I have a very large dataset about twitter. I want to be able to compute the mean tweets per hour published by the user. I was able to groupby the tweets per hour per user but now how can I compute the mean per hour?
I'm not able to write all the code since the dataset has been heavily preprocessed.
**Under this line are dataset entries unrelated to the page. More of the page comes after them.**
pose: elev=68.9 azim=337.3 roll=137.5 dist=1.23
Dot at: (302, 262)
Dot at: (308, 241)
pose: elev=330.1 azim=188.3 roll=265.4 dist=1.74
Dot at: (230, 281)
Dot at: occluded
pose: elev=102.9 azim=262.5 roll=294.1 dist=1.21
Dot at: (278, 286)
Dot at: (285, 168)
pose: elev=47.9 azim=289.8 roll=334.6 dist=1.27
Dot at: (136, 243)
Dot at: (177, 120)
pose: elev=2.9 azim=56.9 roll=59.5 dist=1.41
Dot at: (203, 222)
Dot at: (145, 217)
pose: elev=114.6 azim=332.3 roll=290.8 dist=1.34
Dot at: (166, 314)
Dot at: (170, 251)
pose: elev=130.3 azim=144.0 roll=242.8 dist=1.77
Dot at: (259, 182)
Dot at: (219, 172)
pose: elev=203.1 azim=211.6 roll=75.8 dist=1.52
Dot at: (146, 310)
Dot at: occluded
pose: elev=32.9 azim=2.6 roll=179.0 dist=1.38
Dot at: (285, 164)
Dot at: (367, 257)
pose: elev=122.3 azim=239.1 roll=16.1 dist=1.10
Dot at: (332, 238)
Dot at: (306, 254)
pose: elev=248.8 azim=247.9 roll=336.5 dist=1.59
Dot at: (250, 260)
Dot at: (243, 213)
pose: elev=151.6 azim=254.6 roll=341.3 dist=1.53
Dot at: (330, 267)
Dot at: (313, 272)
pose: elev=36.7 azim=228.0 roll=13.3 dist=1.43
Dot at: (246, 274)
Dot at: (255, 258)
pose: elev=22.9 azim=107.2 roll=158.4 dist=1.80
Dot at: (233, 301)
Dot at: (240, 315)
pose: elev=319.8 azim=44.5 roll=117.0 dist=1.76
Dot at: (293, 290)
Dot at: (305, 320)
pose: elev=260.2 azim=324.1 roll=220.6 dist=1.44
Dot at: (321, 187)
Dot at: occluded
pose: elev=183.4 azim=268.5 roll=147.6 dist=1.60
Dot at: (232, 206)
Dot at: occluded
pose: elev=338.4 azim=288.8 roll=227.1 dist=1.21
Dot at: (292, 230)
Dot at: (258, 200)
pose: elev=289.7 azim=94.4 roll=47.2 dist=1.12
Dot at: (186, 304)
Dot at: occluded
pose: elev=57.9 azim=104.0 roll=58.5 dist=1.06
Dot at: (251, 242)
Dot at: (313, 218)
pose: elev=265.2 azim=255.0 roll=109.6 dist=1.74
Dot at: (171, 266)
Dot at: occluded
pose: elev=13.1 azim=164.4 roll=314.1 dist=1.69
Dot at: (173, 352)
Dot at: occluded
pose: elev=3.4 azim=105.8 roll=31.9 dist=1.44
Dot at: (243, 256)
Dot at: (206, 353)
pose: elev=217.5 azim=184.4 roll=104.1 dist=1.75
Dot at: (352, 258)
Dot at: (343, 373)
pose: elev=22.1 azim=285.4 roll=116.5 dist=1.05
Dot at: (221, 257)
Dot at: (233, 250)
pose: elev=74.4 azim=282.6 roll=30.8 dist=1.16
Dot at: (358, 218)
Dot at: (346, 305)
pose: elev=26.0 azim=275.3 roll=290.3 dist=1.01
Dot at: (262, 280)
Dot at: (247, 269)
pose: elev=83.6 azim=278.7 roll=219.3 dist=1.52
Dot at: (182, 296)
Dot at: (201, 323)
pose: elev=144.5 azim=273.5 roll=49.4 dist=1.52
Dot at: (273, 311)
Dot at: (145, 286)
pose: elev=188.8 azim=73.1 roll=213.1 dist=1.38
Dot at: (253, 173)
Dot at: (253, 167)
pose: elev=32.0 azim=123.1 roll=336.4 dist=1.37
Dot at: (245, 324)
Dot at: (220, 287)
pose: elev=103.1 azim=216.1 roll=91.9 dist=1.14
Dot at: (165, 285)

In the dataset I have as column user_id
and created_at
which is a timestamp of the tweet published, so I sorted by created_at
and than groupedby till hours
grouped_df = tweets_df.sort_values(["created_at"]).groupby([
tweets_df['user_id'],
tweets_df['created_at'].dt.year,
tweets_df['created_at'].dt.month,
tweets_df['created_at'].dt.day,
tweets_df['created_at'].dt.hour])
I can count the tweets per hours per user using
tweet_per_hour = grouped_df["created_at"].count()
print(tweet_per_hour)
what I obtain using this code is
user_id created_at created_at created_at created_at
678033 2012 3 11 2 1
14 1
17 1
18 1
4 13 4 1
..
3164941860 2020 4 30 7 6
9 2
5 1 1 2
9 6
2 6 1
Name: created_at, Length: 3829888, dtype: int64
where the last column is the count of the tweets per hours
678033 2012 3 11 2 1
indicates that user the 678033 in the day 2012-03-11 in the range of hour between 2 o'clock and 3 o'clock made just 1 tweet.
I need to sum all the tweets per hour made by the user and compute a mean for that user So I want as output for example
user_id average_tweets_per_hour
678033 4
665353 10
How can i do it?
CodePudding user response:
I'm not sure what the name of your columns are anymore, but it would be something like this:
grouped_df.reset_index().groupby("user_id").agg(avgTweetsPerHour = ('created_at','mean'))
As was commented above, I can't test this without enough information to reproduce it, but the .agg()
goes beautifully with .groupby()
CodePudding user response:
You may be able to do something as simple as
df.groupby('A').mean()
But as the other responses have noted it's difficult to know exactly what to suggest without something reproducible.